Humanities Research Fellow Jessica Scarlata

Humanities Research Fellow Jessica Scarlata

Mason’s Center for Humanities Research Fellows included English professor Jessica Scarlata among its first cohort of residential fellows this past spring, and while “residential” in the era of COVID meant Zoom meetings and presentations instead of face-to-face work in the center itself, Scarlata reflected on the experience as “one of the best professional experiences I have ever had at Mason!” She shares some reflections here on the fellowship.

Tell us about your research project “Geographies of Irish Visual Culture.” Is this working toward a new book?

This research is part of a book on space, memory, and history in visual representations of the Troubles made after the Good Friday/Belfast Agreement of 1998. I seek to challenge existing analytical frameworks for understanding Northern-Ireland-related visual culture by studying works that deliberately or haphazardly open Irish history up to a wider global history of occupation and that therefore have the potential to challenge both British/unionist geography—which positions Northern Ireland as an accepted part of the United Kingdom—and Irish nationalist geography, in which the North is an organic and obvious part of Ireland.

The project I proposed was to look at recent documentaries about the Troubles that foreground under-represented acts of dissent, but that do so in a way that embodies dissent within the film’s form. In other words: dissent as subject matter and as formal cinematic practice. The question of dissent is a complex one with regard to Northern Ireland because the contours of what constitutes dissent are constantly shifting as the statelet’s relationship to the Irish Republic, Britain, the EU, and even its own history changes with increasing distance from the 1969-1998 Troubles.

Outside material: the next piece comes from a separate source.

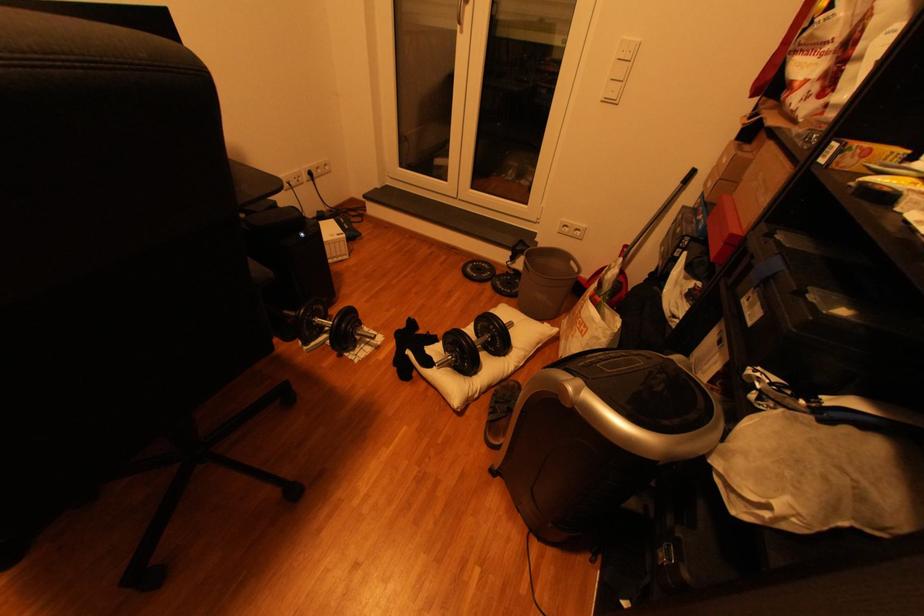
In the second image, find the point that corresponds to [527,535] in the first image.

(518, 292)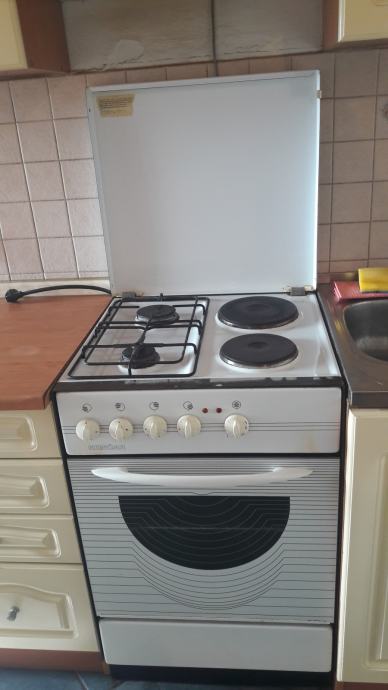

I was interested in the representation of contested spaces, places, and memories in the North, particularly in works that dissent from dominant narratives of the Troubles by inviting associations to other contested sites/sites of contest within and beyond Ireland and the UK.

The documentary films that I proposed to look at for the fellowship all offer moments when the North and its hyper-visualized conflict are de-spectacularized, moments that challenge Sinn Féin and the Provisional IRA’s self-image as the heroes of the Troubles, and moments that challenge the representation of the Good Friday Agreement as a conflict-resolution success story. They do all of this in addition to taking the British security state and the unionist government to task. What I love about the films and works of video art I had proposed for the fellowship is how fiercely dissentive they are with regard to multiple frameworks. There are no easy narratives in these works, but their investment in complicating representations of the past doesn’t preclude them from taking a stand. In other words: the works I proposed to look at for the CHR fellowship demonstrate that a clear political point of view is not incompatible with artistic, cinematic, and intellectual complexity.

How did the fellowship specifically aid your research?

I was lucky to work with a phenomenal group of people, which included the CHR director Alison Landsberg as well as three other CHSS faculty members and two doctoral students, and to be part of an exciting exchange of ideas over the course of an entire semester. The theme of dissent was manifest in our work in various ways, and the many points of convergence among our projects as well as the moments of divergence helped me to revise, reposition, and reconceptualize my own use of the idea of dissent with regard to the North. Our twice-weekly meetings fostered a wonderful sense of an intellectual community, and I found the whole experience to be inspiring.

What was the biggest discovery or surprise about your research this spring.

That I was taking on the politics of cinematic/photographic realism. I tend to be a big fan of realist cinema, so it surprised me to find myself arguing against an aesthetic and narrative approach to film that I normally love.